This deadline also brought with it some key free agent signings. The big signing of the day is, of course, the Texans resigning star RB Arian Foster. To say that Foster has been a pleasant surprise would be an understatement. Foster was a beast in only 13 games last year where he piled up 1,224 yards and 10 touchdowns.

Fantasy owners in the Houston area are rejoicing.

The deal is for five years and is worth $43.5 million overall; $20.75 million of that is guaranteed. Beyond the obvious of this giving the Texans a chance at repeat postseason appearance, this signing (as well as one other) may have implications for other big-name free agents. The other signing is Bills WR Steve Johnson getting a five year, $36.25 million contract.

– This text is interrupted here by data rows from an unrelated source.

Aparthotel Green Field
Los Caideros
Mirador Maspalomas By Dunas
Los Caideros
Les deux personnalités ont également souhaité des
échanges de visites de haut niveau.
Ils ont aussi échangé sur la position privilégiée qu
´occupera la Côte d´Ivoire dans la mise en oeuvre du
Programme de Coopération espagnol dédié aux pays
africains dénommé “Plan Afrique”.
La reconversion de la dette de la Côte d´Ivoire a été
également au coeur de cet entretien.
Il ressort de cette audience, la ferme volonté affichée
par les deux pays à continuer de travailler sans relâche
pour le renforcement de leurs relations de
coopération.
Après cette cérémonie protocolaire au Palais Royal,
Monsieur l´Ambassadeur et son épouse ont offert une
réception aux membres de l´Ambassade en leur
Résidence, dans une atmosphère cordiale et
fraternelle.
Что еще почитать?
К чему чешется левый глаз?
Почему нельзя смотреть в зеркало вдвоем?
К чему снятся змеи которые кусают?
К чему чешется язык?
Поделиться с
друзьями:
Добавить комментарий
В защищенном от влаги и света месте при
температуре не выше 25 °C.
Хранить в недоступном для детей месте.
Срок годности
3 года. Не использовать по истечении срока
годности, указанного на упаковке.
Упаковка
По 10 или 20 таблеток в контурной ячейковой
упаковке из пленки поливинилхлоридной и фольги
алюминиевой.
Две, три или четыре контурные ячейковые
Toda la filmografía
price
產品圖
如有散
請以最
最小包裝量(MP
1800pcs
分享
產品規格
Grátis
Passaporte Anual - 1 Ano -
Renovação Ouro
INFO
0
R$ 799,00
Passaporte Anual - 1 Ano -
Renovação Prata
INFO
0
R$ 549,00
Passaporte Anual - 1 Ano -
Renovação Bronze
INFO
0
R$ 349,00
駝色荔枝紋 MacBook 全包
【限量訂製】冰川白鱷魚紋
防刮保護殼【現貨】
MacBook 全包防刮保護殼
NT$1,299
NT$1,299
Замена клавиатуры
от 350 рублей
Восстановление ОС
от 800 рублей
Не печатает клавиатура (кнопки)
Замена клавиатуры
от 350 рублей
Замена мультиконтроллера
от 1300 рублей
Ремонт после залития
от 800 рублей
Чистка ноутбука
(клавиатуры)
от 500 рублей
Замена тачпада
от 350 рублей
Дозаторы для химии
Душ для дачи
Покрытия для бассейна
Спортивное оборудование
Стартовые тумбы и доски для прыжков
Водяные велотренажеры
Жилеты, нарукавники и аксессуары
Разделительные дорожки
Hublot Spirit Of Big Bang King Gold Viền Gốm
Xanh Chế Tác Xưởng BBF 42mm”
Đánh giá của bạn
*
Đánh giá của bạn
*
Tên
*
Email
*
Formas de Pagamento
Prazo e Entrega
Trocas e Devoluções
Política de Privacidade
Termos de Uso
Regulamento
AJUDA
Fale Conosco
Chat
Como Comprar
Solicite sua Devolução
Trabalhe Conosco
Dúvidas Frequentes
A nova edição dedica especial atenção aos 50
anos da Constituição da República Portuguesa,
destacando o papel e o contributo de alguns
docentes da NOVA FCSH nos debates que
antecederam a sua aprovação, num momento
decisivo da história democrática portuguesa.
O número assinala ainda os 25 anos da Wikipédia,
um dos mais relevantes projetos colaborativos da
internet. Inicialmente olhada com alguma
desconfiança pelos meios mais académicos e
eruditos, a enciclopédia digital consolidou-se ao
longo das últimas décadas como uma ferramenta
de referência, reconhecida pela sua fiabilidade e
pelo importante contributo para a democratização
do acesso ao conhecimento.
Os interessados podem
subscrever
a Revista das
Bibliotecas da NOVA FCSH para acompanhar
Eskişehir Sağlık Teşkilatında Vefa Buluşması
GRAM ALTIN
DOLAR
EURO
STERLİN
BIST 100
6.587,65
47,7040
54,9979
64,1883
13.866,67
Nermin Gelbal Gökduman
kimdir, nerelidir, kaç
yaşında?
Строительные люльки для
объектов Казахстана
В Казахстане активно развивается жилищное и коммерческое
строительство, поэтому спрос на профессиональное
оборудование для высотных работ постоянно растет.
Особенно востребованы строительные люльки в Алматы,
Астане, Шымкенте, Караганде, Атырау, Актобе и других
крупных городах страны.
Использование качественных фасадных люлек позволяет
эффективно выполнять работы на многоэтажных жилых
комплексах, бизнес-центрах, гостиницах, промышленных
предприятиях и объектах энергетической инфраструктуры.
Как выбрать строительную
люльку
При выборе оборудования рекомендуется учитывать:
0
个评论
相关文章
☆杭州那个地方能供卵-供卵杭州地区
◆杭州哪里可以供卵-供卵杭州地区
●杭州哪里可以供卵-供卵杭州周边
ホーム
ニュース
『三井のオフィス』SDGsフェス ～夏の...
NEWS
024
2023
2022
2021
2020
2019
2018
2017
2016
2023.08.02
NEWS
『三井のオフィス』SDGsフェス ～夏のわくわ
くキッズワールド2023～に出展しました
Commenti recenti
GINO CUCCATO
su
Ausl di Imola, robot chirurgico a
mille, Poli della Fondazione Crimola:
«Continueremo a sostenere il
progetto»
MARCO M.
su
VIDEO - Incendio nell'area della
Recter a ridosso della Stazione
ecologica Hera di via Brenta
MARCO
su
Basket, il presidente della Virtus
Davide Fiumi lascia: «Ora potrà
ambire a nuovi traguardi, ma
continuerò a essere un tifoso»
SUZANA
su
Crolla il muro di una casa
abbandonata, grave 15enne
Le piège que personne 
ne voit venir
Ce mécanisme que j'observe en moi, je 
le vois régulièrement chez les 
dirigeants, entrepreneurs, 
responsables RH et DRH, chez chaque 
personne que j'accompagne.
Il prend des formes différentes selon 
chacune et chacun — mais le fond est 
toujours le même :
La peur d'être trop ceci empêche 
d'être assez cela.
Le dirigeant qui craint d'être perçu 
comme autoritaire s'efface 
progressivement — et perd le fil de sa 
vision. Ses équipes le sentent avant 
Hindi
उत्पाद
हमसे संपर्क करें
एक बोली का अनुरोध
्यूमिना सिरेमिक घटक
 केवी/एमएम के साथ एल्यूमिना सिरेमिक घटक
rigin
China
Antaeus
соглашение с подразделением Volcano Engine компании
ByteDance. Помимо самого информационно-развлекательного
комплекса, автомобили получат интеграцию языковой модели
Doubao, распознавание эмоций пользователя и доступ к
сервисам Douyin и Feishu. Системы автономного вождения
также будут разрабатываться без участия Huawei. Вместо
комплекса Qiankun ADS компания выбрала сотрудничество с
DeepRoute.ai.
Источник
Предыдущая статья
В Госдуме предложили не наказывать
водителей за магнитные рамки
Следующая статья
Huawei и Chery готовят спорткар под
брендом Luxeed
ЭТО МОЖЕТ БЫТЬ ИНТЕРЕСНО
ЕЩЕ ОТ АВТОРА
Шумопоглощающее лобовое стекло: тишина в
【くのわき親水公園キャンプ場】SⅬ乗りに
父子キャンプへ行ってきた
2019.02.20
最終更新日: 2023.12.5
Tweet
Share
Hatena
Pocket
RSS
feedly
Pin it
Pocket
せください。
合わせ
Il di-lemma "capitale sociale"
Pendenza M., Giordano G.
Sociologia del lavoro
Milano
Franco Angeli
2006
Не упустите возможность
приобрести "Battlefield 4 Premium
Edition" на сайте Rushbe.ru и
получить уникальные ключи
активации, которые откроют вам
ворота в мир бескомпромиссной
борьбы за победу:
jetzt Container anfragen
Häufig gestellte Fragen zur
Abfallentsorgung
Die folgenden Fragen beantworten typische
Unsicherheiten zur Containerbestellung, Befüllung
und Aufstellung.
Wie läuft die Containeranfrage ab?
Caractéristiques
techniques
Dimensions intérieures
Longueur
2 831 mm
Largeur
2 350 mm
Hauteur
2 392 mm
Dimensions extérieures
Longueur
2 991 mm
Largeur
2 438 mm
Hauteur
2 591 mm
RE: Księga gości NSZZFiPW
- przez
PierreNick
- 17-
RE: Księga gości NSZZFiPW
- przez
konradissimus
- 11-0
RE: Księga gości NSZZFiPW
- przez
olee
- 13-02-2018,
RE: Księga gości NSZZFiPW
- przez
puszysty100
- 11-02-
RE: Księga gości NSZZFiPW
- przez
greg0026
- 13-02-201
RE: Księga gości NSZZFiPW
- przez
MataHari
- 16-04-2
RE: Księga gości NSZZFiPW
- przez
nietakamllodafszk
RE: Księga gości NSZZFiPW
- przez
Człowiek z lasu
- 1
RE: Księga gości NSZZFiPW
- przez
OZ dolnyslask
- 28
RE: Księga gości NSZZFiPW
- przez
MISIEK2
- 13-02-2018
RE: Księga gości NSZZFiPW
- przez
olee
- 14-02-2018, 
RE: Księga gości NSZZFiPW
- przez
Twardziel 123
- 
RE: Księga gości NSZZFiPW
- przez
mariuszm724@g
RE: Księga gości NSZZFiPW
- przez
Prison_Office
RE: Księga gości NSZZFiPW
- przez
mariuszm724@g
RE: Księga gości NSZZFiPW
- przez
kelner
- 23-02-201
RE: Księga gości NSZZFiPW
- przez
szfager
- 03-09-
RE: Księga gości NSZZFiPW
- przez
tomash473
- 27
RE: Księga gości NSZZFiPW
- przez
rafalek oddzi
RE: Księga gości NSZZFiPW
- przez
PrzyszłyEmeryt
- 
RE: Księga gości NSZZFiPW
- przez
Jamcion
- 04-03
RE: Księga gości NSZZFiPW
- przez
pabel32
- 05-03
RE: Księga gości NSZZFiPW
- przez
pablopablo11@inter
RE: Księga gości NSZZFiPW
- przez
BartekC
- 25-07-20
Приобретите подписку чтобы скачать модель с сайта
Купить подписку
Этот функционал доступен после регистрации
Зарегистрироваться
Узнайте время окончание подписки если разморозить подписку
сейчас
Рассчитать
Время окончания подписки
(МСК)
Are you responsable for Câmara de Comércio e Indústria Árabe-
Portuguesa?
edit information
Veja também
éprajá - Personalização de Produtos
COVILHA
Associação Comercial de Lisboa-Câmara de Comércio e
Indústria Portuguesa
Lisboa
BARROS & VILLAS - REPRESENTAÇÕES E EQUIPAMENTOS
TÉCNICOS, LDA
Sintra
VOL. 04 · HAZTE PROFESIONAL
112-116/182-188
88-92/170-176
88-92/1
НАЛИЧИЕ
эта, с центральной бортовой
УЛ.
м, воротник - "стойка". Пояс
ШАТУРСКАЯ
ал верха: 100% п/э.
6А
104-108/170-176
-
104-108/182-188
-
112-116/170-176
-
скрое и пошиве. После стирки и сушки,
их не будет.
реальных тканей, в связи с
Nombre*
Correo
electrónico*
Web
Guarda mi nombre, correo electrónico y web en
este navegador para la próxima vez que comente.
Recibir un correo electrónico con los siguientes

The player most likely affected by these deals in Pittsburgh WR Mike Wallace. The Steelers did not give the franchise tag to Wallace. that puts them in a big hole for resigning the young wideout. Wallace will most likely demand more money than what Johnson received from the Bills. That is not money that the Steelers can pay. It entirely possible that no team will try for Wallace.

Although not likely.....

It is also possible, with the Pats tagging Welker, that they are trying to keep room open for Mike Wallace. Wallace would the Patriots a scary group of targets for Brady and something they have not had in while: a deep threat. The Bengals are also another team that may have interest. Since the Steelers are only putting a franchise tender on Wallace, that gives these teams an opportunity to go after the speedster (did I mention that he’s fast?).

The Steelers are only $10 million under the cap limit thanks to the plethora of cuts they have made in the last week. Even with that kind of money it is not a given that the Steelers can compete with the Bengals or Patriots in a bidding war over Wallace. Time will tell, but the hits may be far from over for the Steelers organization.

Bounty Hunters

I know that there has been a lot of talk in recent days about the New Orleans Saints and their bounty program. Believe me I will be covering it. I am just soaking in the details and waiting for me concrete details to come out. If it is true then its truly one of the more despicable things to come out of the NFL in recent years.

The concept of paying a player extra money to injure someone goes against everything sports should stand for. I will not speculate in this blog what potential repercussions should be for the Saints. But I will say this: if the allegations are true (and it looks like they are) then the Saints need a clean house. Now.

I will be posting more on this in the coming days. And yes, ESPN, this is worse than Spy Gate. I would rather see a team cheat then do this. But more on that later. Until then, have a happy Monday everyone!